[DATASET]
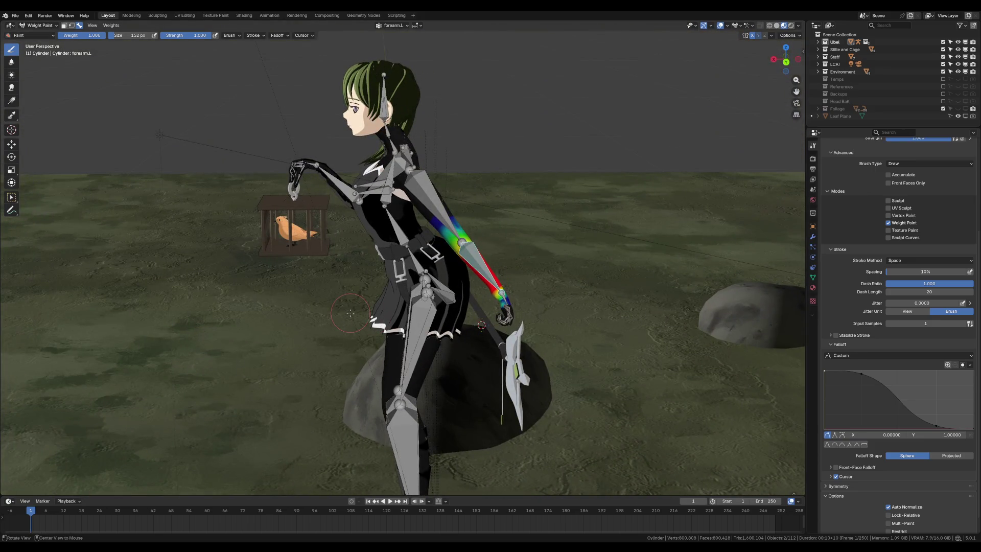
pyautogui.press('ctrl+z')
pyautogui.press('ctrl+z')
pyautogui.press('ctrl+z')
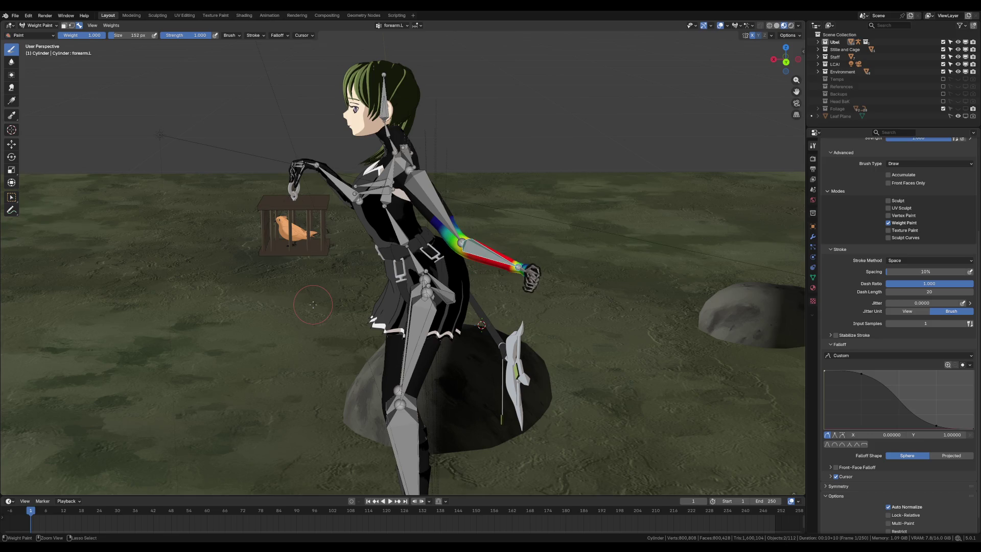
pyautogui.press('ctrl+z')
pyautogui.moveTo(314, 305); pyautogui.dragTo(368, 301, button='middle')
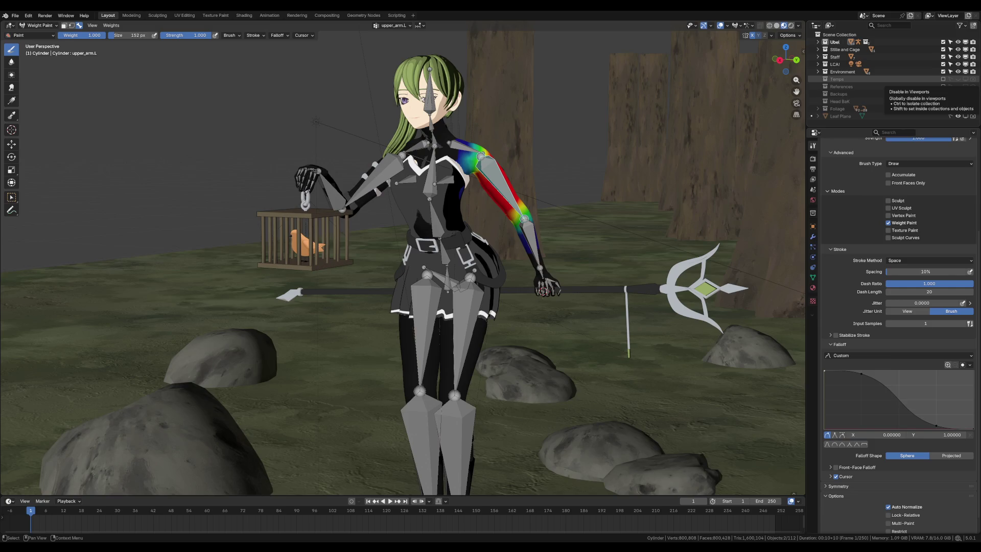
pyautogui.rightClick(256, 92)
pyautogui.press('F3')
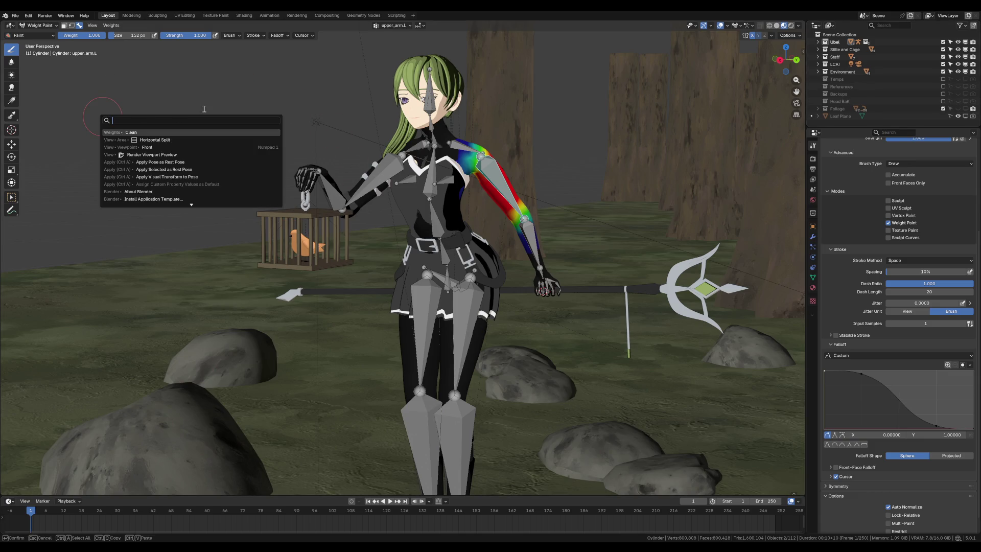
pyautogui.write('alt r')
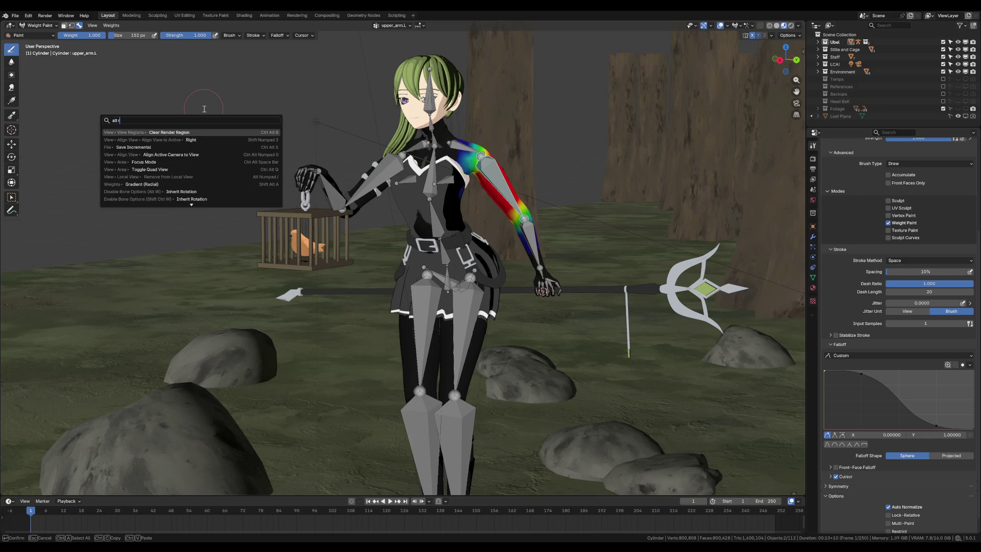
pyautogui.press('Down')
pyautogui.press('Down')
pyautogui.press('Down')
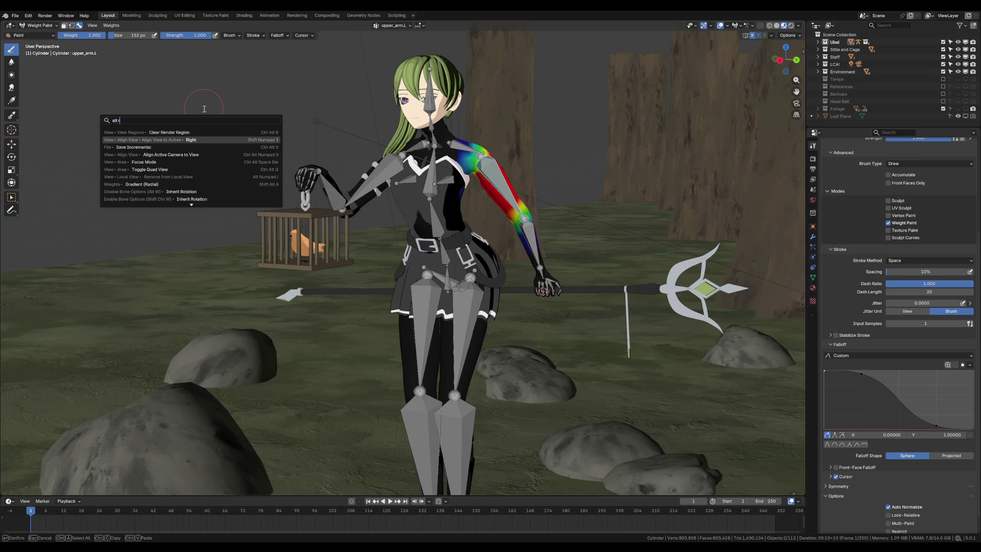
pyautogui.press('Down')
pyautogui.press('Down')
pyautogui.press('Down')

[TASK DESCRIPTION] The entries above should be retyped word for word, with all pictures omitted.

[TASK OUTPUT]
pyautogui.press('ctrl+z')
pyautogui.press('ctrl+z')
pyautogui.press('ctrl+z')
pyautogui.press('ctrl+z')
pyautogui.moveTo(314, 305); pyautogui.dragTo(368, 301, button='middle')
pyautogui.rightClick(256, 92)
pyautogui.press('F3')
pyautogui.write('alt r')
pyautogui.press('Down')
pyautogui.press('Down')
pyautogui.press('Down')
pyautogui.press('Down')
pyautogui.press('Down')
pyautogui.press('Down')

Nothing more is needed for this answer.